Copyright Vivienne Schiffer

That there were camps in the Deep South is news to even the well-informed. Japanese Americans from the camps did interact with their neighbors, and there were culture clashes. Unlike their counterparts in the western states, the Arkansans had never had any personal interaction with anyone of Asian ancestry. Their knowledge was limited to stereotypes and cartoons. Fear and resentment were real and were amplified by gossip. But the prisoners were Americans first. The only ethnic group required to prove their loyalty to the United States, men from the Rohwer Camp were a part of the “Go for Broke” team, the 442nd Regimental Combat Unit, the most highly decorated combat unit of its size in American military history. The 442nd famously liberated Rome (although they were stopped at the gates so that newsreels could record only white soldiers entering the city) and rescued the Lost Battalion of Texans in one of the most celebrated battles of the European theatre.

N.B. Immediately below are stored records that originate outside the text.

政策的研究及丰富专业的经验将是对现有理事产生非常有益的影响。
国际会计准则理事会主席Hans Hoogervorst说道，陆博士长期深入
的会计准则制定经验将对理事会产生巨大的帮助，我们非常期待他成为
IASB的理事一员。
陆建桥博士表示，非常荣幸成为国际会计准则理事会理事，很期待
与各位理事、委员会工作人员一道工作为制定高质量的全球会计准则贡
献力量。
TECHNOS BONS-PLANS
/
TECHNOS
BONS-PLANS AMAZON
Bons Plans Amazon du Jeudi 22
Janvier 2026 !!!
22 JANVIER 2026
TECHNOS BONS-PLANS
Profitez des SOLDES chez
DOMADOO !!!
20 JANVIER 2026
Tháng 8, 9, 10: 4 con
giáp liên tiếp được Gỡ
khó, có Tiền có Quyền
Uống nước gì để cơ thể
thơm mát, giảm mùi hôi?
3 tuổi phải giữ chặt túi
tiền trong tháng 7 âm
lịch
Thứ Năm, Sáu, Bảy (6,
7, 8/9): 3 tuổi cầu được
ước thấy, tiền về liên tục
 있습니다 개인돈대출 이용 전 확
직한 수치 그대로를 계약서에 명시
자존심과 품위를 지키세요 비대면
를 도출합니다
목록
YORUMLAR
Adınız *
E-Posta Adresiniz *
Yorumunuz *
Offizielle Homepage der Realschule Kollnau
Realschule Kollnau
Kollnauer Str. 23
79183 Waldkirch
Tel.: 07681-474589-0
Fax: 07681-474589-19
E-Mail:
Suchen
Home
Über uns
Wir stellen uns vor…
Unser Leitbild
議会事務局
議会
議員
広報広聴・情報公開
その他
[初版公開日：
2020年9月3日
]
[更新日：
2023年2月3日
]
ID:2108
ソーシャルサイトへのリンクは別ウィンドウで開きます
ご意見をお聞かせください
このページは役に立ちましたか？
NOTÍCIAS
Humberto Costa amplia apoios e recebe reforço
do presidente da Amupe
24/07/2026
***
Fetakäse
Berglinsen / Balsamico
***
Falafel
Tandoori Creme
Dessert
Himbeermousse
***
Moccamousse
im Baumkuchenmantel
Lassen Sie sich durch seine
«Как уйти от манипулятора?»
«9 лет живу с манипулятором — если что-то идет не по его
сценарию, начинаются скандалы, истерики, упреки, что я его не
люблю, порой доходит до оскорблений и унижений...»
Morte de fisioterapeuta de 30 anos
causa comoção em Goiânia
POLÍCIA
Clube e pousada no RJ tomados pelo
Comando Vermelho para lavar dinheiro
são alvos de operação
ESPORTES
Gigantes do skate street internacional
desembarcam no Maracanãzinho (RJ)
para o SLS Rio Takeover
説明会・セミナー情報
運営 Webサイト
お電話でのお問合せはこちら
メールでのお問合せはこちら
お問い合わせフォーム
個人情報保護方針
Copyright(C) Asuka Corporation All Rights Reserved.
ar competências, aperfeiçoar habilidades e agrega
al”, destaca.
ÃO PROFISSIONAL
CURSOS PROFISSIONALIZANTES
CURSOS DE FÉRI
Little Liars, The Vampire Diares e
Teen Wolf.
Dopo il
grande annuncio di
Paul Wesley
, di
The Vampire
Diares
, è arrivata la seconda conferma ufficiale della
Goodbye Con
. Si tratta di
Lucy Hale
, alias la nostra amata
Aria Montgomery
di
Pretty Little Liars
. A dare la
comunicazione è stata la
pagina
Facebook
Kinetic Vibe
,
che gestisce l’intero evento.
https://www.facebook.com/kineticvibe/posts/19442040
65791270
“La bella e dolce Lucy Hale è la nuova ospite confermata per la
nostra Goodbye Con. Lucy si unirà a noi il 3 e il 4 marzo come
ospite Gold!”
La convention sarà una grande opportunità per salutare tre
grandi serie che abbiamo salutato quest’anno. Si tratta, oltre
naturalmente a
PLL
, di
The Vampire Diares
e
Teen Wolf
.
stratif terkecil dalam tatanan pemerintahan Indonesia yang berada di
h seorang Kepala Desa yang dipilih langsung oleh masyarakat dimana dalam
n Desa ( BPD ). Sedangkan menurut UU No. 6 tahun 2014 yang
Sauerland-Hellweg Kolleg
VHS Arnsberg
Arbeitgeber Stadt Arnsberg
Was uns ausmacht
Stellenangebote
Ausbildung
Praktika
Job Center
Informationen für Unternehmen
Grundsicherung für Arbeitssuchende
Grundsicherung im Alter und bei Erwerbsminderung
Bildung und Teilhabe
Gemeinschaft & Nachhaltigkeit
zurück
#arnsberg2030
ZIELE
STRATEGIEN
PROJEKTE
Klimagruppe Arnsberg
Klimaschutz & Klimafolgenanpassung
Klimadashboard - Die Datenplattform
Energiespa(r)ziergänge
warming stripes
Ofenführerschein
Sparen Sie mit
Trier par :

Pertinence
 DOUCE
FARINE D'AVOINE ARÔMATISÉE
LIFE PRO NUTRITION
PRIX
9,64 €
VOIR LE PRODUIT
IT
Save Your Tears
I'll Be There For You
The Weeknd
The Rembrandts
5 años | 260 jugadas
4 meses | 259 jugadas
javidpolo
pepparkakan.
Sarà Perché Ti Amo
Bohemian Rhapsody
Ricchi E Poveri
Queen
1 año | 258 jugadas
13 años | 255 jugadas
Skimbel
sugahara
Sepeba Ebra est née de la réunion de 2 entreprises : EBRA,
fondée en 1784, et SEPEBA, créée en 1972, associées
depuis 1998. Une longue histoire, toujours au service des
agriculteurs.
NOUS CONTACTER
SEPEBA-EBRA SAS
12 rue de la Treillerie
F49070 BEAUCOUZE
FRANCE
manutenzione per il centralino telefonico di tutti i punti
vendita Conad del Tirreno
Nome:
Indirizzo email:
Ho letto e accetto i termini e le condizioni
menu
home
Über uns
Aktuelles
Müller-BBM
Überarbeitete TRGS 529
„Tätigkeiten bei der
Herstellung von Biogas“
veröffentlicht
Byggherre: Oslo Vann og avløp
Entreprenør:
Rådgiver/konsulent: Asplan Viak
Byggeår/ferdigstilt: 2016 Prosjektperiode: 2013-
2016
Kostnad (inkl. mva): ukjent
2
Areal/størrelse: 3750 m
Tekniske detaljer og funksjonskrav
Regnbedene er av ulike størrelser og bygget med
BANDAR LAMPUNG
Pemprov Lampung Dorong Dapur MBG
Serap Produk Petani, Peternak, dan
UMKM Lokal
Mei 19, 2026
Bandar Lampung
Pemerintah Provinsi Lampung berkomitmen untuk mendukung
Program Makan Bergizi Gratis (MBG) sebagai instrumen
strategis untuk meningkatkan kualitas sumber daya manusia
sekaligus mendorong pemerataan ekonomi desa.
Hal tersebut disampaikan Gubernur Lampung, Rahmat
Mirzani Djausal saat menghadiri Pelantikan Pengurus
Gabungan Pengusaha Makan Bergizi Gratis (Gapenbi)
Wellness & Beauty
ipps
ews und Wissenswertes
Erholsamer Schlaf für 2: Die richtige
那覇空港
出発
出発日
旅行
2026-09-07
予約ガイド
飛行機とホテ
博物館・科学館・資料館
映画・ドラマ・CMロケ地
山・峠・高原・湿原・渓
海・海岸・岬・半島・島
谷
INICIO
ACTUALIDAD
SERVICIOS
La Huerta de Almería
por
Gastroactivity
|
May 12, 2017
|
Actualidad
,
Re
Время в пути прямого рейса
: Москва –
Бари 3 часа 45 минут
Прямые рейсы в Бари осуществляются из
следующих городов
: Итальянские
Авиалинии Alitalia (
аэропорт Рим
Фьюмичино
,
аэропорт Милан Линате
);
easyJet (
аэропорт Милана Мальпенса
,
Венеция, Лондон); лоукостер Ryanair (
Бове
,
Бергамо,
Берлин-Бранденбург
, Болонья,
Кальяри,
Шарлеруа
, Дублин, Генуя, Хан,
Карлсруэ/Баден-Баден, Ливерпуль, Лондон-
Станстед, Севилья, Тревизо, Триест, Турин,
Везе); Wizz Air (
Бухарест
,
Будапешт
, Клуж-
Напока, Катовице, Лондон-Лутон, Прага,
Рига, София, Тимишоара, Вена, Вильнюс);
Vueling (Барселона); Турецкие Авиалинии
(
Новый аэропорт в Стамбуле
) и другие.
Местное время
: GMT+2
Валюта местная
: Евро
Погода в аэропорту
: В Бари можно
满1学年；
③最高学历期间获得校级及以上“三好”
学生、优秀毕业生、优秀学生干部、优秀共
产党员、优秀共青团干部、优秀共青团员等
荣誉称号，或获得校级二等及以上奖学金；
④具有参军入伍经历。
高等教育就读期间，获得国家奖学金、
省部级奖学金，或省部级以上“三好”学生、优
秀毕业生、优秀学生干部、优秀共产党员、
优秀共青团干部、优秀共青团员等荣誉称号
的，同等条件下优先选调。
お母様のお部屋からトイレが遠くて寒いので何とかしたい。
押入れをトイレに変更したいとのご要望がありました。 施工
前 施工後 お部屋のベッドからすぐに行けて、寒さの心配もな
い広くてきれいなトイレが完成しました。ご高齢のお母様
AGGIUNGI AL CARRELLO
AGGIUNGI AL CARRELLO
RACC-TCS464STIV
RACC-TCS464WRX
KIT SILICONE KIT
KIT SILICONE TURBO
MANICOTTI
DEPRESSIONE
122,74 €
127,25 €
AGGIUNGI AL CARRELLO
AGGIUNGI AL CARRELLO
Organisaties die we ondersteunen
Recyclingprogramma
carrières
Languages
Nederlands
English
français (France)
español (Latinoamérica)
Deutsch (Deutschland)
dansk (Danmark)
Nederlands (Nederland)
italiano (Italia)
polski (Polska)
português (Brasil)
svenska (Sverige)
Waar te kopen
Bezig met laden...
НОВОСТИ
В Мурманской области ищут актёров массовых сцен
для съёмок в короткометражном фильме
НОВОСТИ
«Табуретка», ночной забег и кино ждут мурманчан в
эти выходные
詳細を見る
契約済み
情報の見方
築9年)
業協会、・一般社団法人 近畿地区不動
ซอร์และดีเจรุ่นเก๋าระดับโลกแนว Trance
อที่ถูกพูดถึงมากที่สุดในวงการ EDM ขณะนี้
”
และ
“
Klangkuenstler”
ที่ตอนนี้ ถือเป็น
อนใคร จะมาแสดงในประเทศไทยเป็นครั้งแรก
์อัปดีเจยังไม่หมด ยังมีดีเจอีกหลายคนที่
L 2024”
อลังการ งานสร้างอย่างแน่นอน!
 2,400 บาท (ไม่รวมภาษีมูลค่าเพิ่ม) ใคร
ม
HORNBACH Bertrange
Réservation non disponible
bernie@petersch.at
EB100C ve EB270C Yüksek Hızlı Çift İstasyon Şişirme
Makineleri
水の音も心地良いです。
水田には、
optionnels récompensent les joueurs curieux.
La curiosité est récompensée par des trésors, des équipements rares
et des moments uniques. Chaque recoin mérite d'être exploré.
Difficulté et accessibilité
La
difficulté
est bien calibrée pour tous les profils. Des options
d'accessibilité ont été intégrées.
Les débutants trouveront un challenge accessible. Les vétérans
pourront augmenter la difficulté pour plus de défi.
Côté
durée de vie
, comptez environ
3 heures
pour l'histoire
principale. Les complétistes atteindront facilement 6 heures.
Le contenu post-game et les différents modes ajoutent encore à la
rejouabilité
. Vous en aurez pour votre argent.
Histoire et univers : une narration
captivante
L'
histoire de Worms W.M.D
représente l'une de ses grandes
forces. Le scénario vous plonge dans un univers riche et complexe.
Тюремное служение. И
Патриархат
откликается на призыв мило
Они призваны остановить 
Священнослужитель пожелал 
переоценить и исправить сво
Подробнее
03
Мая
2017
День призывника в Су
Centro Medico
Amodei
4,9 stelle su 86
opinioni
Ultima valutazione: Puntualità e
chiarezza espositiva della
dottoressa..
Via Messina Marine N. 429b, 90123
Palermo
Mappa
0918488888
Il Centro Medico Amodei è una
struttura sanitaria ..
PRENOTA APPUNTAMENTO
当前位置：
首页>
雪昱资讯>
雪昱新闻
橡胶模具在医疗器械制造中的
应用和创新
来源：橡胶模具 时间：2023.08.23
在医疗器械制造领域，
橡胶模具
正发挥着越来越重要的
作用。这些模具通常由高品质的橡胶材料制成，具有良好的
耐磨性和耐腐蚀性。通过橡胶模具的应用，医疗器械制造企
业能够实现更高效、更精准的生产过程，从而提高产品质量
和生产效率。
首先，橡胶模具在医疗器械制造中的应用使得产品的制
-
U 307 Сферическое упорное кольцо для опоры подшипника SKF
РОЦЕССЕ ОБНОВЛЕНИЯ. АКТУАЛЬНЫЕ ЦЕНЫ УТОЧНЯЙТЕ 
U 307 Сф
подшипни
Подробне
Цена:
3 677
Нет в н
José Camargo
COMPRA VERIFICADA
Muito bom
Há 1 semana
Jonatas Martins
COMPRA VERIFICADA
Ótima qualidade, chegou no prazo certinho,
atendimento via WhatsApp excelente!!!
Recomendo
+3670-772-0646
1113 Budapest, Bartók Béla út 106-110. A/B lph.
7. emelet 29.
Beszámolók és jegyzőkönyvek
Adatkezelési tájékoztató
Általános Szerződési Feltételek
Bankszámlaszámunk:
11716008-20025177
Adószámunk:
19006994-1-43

Camp Nine honors the Japanese Americans who endured their ordeal with grace and dignity, as well as those Caucasian Americans who protested their mistreatment and sought to make their lives better.

Thanks, Vivienne, for sharing your inspiration with us.

If you’re interested in reading about how WWII impacted U.S. communities, especially after the government began establishing internment camps for Japanese-Americans, you should check out Camp Nine.


  1. Thanks for featuring Vivienne – I loved learning more about the background of CAMP NINE.

  2. Wow, that makes me even more anxious to get hold of this book!

  3. Vivienne Schiffer says

    Thank you both Anna and Audra! I’m so glad Camp Nine is getting the word out about what happened so long ago. Audra, because it’s a small press, it’s only available in a few independent bookstores – but’s easy to order from the usual online suspects, amazon and B&N. Please do, and thank you so much for reading my book! Vivienne Schiffer

  4. Wow — loved this. I consider myself pretty historically savvy and I hadn’t realized there were internment camps in the South, either — this is why I’m so grateful for historical fiction. Novels like this help lift up a little known story and hopefully provide readers a way to see the issue and relate to the characters, despite any differences. I’m really so excited to start this book — will be on the hunt for it this weekend!

  5. Fascinating story! It’s so important for history to revealed before there’s no one left to tell it.

  6. Vivienne Schiffer says

    Thank you Beth – I had a signing last night in Arkansas, where the story is set. And one of the really great things that’s happening is that stories are now just coming from everyone here that I meet about their own connections to the camps, stories they’ve never told anyone. And they are so excited that somebody finally cares, and they are getting a chance to talk about it for the first time in all these years. I do hope you get a chance to read Camp Nine and that you love it! Vivienne Schiffer

  7. I had no idea there were internment camps in the South! I find it odd that we don’t talk about the internment camps. I think it is important to get the stories written and told. This book will be going on my tbr list!